In fact, the Fuji HS10 is so new, it’s not even in stores yet. So I did several things I’ve never done before: I bought a product sight-unseen, I bought a product I hadn’t researched on the web first, and I bought a Fuji instead of a Canon, which has been my camera of choice for 20+ years.

What possessed me? Was I in a crazy birthday haze, my faculties soaked with purply serotonin short-circuiting the über-cautious consumerism that is my trademark?

I can’t deny I was in a good mood, but the fact is I’ve been researching Canons for the past six months. Before the advent of digital photography, I used to shoot with a 35mm Canon so I was looking to finally buy an SLR. I’ve been limping along with a Powershot for years and it was time to pony up the cash for a camera with more manual control and better output overall.

Fuji HS10So then how the heck did I end up with a camera that’s not only not a Canon and but also not technically an SLR? Because of the video, of course.

After the TEI conference where I was switching madly between photo cam and video cam — and ultimately not shooting enough with either one — I decided that my camera wish list needed to include video, and not just any video but HD. If I was going to spend $500 on a camera, I wanted it all.

So on my birthday/VT tax-free day, I went to an excellent local store, LeZot Camera (crappy-looking website but great store). I told the guy I wanted to see a Canon SLR and that the icing on the cake would be that it shot HD video. Well, the Canon that does all this — the Rebel T1i — is a couple hundred dollars out of my price range at about $750. I was hoping that maybe I’d missed something in my intrepid yet uninformed research, but unfortunately I hadn’t: the Canon landscape looked exactly as I’d seen online.

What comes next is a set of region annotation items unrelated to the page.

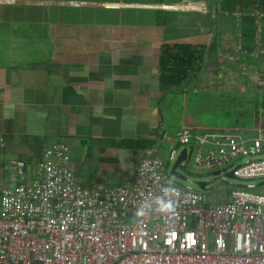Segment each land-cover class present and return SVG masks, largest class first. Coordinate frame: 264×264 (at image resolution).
I'll list each match as a JSON object with an SVG mask.
<instances>
[{"label": "crops", "instance_id": "1", "mask_svg": "<svg viewBox=\"0 0 264 264\" xmlns=\"http://www.w3.org/2000/svg\"><path fill=\"white\" fill-rule=\"evenodd\" d=\"M247 12L248 9L239 10L240 14L228 24L230 31L220 34L219 52L213 55L211 64L200 77V88L177 83L206 43L208 33L203 37L200 18L181 13L179 23H166L165 28L158 30L150 27L152 36H158L162 45L193 43L198 46L192 62L167 84L168 91L159 100L154 92L165 86L160 82L161 45L152 41L115 40L113 36L129 23L111 15L114 19L88 14L90 21L66 23L67 28L63 30L64 34L67 30L74 32L84 41L85 49L71 50L64 45L62 55L69 57L47 62L42 56L44 50L35 47L33 52L41 59L24 62L18 58L23 41L14 32L17 29L9 32L12 23L0 12V135L5 142L0 151V165L4 169L21 160L27 169L33 170L34 161L50 145L62 143L69 150L67 166L83 186L106 181L125 186L134 176L139 154L153 147H157L167 174L171 162L167 156L160 157L164 150L161 144H165L161 142L162 132L176 138L184 131L197 134L234 130L245 132L243 137H254L253 131L264 127V111H254L249 99L237 94V86L243 83L252 101L260 97L263 103L260 107L264 108V89L259 91L261 86L255 82L256 74L264 77V19L256 40L252 13ZM130 25L149 26L148 23ZM40 31L34 28L31 40L42 41L38 39ZM49 31L56 36V29ZM8 34L16 37L14 49L6 40ZM96 34L106 42L92 44L90 39ZM185 86L189 87L187 92H173L174 88ZM177 147L179 155L186 150L182 162L191 163L188 147L183 144ZM187 155L191 156L190 161ZM178 173L184 180L185 171Z\"/></svg>", "mask_w": 264, "mask_h": 264}, {"label": "built area", "instance_id": "2", "mask_svg": "<svg viewBox=\"0 0 264 264\" xmlns=\"http://www.w3.org/2000/svg\"><path fill=\"white\" fill-rule=\"evenodd\" d=\"M159 6L163 8L154 10L197 15L203 30L201 14L208 11L206 35L219 12L216 0ZM247 13H252L259 40L264 11L255 7ZM256 81L262 91L263 75L256 74ZM168 86L156 89V100L166 95ZM253 132L254 137H243L245 132L234 130L184 131L176 138L162 132L160 138L168 145L169 162L179 156L177 144H183L192 154L191 168L225 167L241 182H264V127ZM4 146L0 135V151ZM68 158V147L58 143L44 151L33 170L21 160L3 169L0 264H264V193L255 192L253 184L246 185L248 190L219 191L212 200L172 184L174 214L149 211L136 218L140 203L154 205L171 181L157 147L139 154L134 176L125 186L106 181L85 187L68 168ZM241 158V163H232Z\"/></svg>", "mask_w": 264, "mask_h": 264}, {"label": "rangeland", "instance_id": "3", "mask_svg": "<svg viewBox=\"0 0 264 264\" xmlns=\"http://www.w3.org/2000/svg\"><path fill=\"white\" fill-rule=\"evenodd\" d=\"M9 1V0H6ZM23 1H33V2H27L28 4L24 5H17V4H3L0 5V12L5 14L7 20L10 23L18 22L19 29L14 30V32H18L20 35V40H22L23 34L25 36V43L35 45L33 42H31V37L33 34V29L37 26H53L55 29L61 30L62 34H59L62 36V39H65L63 42V45L66 46V49L71 50H79L81 48L85 49V43L82 41L79 37H77L74 32H71L70 30L66 31L67 38L65 37L66 34H64L63 30L67 27L65 26L66 23H75V22H87L90 21V17L88 14H94L97 17H106V18H112L115 17L118 21L127 22L129 24L124 25L122 31L119 32L117 36H113L115 40H124V41H134L140 38H144L147 36V34L142 31L139 27L133 26L130 24H141L143 22L144 25H146L150 19L152 18L155 13L153 11L149 10H132L131 8H112V7H72V6H65V4H62L63 2H99V1H123L124 3L129 2H157V3H173L178 0H23ZM54 4V5H51ZM84 4V3H79ZM99 4V3H97ZM105 4V3H104ZM109 5V4H107ZM119 5H127V4H119ZM129 5H136V4H129ZM112 17H111V16ZM157 15H160V13L157 12ZM178 15H183L181 13L176 12H165L161 13L160 18H163L164 20L168 21L170 24H176L179 23ZM149 19L148 21L146 19ZM114 19V18H112ZM57 23V24H53ZM10 25L9 24V32H10ZM55 25V26H54ZM186 27V25H184ZM203 30L202 25L200 26ZM12 32V31H11ZM44 34H49V31L42 32L40 35L41 39H44ZM49 36V35H48ZM44 45L45 42L41 41ZM11 44V47L15 48V41H13ZM41 45V46H44ZM45 50L51 51V48H46ZM36 58L37 55L34 54L33 48L31 46H25L23 43V47L21 51L18 54V58L21 61H28L29 58ZM69 57L68 55H59L55 56V60H60L62 58ZM49 62V60H46ZM236 86V85H232ZM246 91V86H245ZM162 153L160 154V157L165 159L167 156V144H161ZM184 147H180V149H183ZM41 157H38L36 161H34L31 168H34V166L39 165V161ZM17 158H10L8 160H16ZM244 160V158L238 159L233 161L232 163L238 164L241 163ZM11 162V161H7ZM174 162H171L169 165V168L166 170L169 178L172 181V184H177L179 186L183 187H190L195 192H200L203 194H206L208 197L216 196L219 191L226 192L229 189H236V188H242L243 190H248L246 185L247 184H253L255 186L254 191L260 192V189L263 190L264 193V182L261 180H253L248 183H244L239 181L238 179L228 177L226 174L229 172V170L225 167L218 168L213 171H207V170H200L191 168L190 162H184L181 165L177 167L178 171L185 170V178L184 180L177 179L175 177H172L170 174V170L173 167ZM5 166V165H4ZM221 170L219 174H216L217 171ZM3 173V166H0V174ZM199 182H204L206 184V187L200 188ZM11 183V180L10 182Z\"/></svg>", "mask_w": 264, "mask_h": 264}, {"label": "trees", "instance_id": "4", "mask_svg": "<svg viewBox=\"0 0 264 264\" xmlns=\"http://www.w3.org/2000/svg\"><path fill=\"white\" fill-rule=\"evenodd\" d=\"M181 0L175 1L173 3H156L160 5H166V4H174ZM259 3L255 7H260L262 10H264V0H258ZM256 1L252 0H217L216 4L221 5L222 7L226 9H232L234 7H240L241 10L245 8L253 7L255 4H257ZM24 5V4H23ZM254 7V8H255ZM252 10V9H248ZM155 15L152 16L150 21L148 22V27H139L142 31L147 33V36L144 38H140L136 40V42H155L161 45V55L159 60V66L161 71V77L160 82L163 84V86L167 85L170 81H172L175 77L182 74L183 70L189 66V64L192 62V60L195 57V54L197 52L198 46L193 43H183V44H173V45H162L161 40L158 36H152V32L149 29L152 27L153 29H160L165 28V24L169 23L168 21L164 20L163 18H160L161 13H165L168 11L163 10H153ZM157 12L160 13V15H157ZM226 15L223 16L222 12H218L216 17L211 21L210 27L208 29V36L206 43L203 47L202 52L197 56V58L193 61L192 65L187 69V71L178 79L177 83L186 84L189 83L190 86L195 88H200L201 86V79L200 77L203 75V73L207 70L208 66L211 64L213 55L217 54L219 51V39L222 38L220 34L229 32L231 25L230 22L233 21L234 17V11L225 12ZM149 20L148 18L146 19ZM143 24V22L141 23ZM55 26V25H54ZM91 28V27H88ZM10 29H19V26L14 22L10 25ZM36 29H41L42 31L39 32L38 39L45 42V45L41 41H33L35 45L27 44L25 43V36L23 34L22 41L25 46H31L32 48L40 47L43 49L42 56L45 60L53 61L55 56H59L63 54V37L59 34H62L61 30L56 29V36L51 35L52 31H49V29H55L53 26H37ZM49 31V34H44V39L40 38L41 33ZM49 35V36H48ZM219 36V38H218ZM20 38V35L18 34V39ZM16 37L14 35L8 34L6 36L7 42L10 44L13 41H15ZM93 43L92 44H100L102 40H104V37L96 34L92 36L90 39ZM44 45V46H41ZM46 48H51V51L45 50ZM41 57L36 58H29V61H35L39 60ZM227 87V86H226ZM244 87V90L241 92V88ZM236 88V86H235ZM234 88V89H235ZM189 89L188 86H185L181 89L174 88L173 92L178 93H185ZM262 89V88H261ZM237 94L244 96L245 98L249 99V102L252 103V108L254 111H264V108L262 106L260 107V104L262 105V100L259 97L258 99H255L252 101L250 96L248 95L247 91H245V85L243 83L239 84L237 86ZM252 111V110H251ZM154 148V147H153ZM1 166V165H0Z\"/></svg>", "mask_w": 264, "mask_h": 264}, {"label": "bare ground", "instance_id": "5", "mask_svg": "<svg viewBox=\"0 0 264 264\" xmlns=\"http://www.w3.org/2000/svg\"><path fill=\"white\" fill-rule=\"evenodd\" d=\"M27 2H33V1H27ZM26 1L23 0H9L6 2V0H0V4H4V3H8V4H17V5H23L24 3H27ZM79 3H84V4H79ZM62 4H65V6H72V7H79V6H83V7H112V8H132V9H137V10H149V11H153L154 9H161L163 7L159 6L160 4H137V5H119V4H104V3H89V2H63ZM213 3L211 2V4L208 6V10H212L213 7ZM218 5V10L221 12H229V11H239L241 10L240 7H234L232 9H226L224 7H222L221 5ZM258 4H255L253 7H248L245 9H253L255 6H257ZM201 18L204 22V32H203V37H205L206 35V29L208 26V11H204L203 14H201Z\"/></svg>", "mask_w": 264, "mask_h": 264}, {"label": "clouds", "instance_id": "6", "mask_svg": "<svg viewBox=\"0 0 264 264\" xmlns=\"http://www.w3.org/2000/svg\"><path fill=\"white\" fill-rule=\"evenodd\" d=\"M25 4H28V3H25ZM175 170L178 172L177 168ZM184 171L185 170H182V172H184ZM172 177H175V176L172 175ZM175 178H177V177H175ZM177 179H179V178H177ZM171 185H172V182L169 181V187L165 191V196L164 197H158L155 200L154 205H153V203H151L149 201H142L140 203V206L138 207L136 213H135V217L136 218L143 217L149 211H155V212L162 213V214H174L176 212V206H175L173 200L170 198V196L173 193H175L176 189L174 187H172ZM165 197H168V198L166 199Z\"/></svg>", "mask_w": 264, "mask_h": 264}, {"label": "water", "instance_id": "7", "mask_svg": "<svg viewBox=\"0 0 264 264\" xmlns=\"http://www.w3.org/2000/svg\"><path fill=\"white\" fill-rule=\"evenodd\" d=\"M51 5H54V4H51ZM185 156H186V150L183 149L182 152H181V154L179 155L178 159H177L176 162L174 163L173 167L171 168V171H170V174H172V175H174L175 177L180 178V179H183V175H181L180 173H178L175 169H176L179 165H181L182 163H184V162H182V161L185 159ZM216 174H218V173H216ZM226 175H227L228 177L233 178V177H232V174H231L230 172L227 173ZM198 185H199L200 188H204V183H203V182H199Z\"/></svg>", "mask_w": 264, "mask_h": 264}]
</instances>
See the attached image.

Oh well, I told myself, I’ll wait a couple more years until the price comes down. I must have looked disappointed or, more likely, absolutely unwilling to buy the T1i when the LeZoti told me about the Fuji HS10 — he’d just seen it in a tradeshow and not only did it include all the shooting features I wanted, plus the HD video, but it also had a manual 30x optical zoom.

If your jaw isn’t on the ground at this last spec, don’t feel bad. Mine wasn’t either but it should have been. Until now, this level/type of zoom has been found only in detachable lenses; Fuji’s fixed lens twists like one of these to give you the control without the bulk. Which was another of my requirements: I wanted the smallest, lightest camera with the most functionality.

Of course I won’t know for certain how fantastic the Fuji is until I have the camera in my hands, shoot some pics and video, then download it all to my computer. Two weeks until the unboxing. Can’t wait!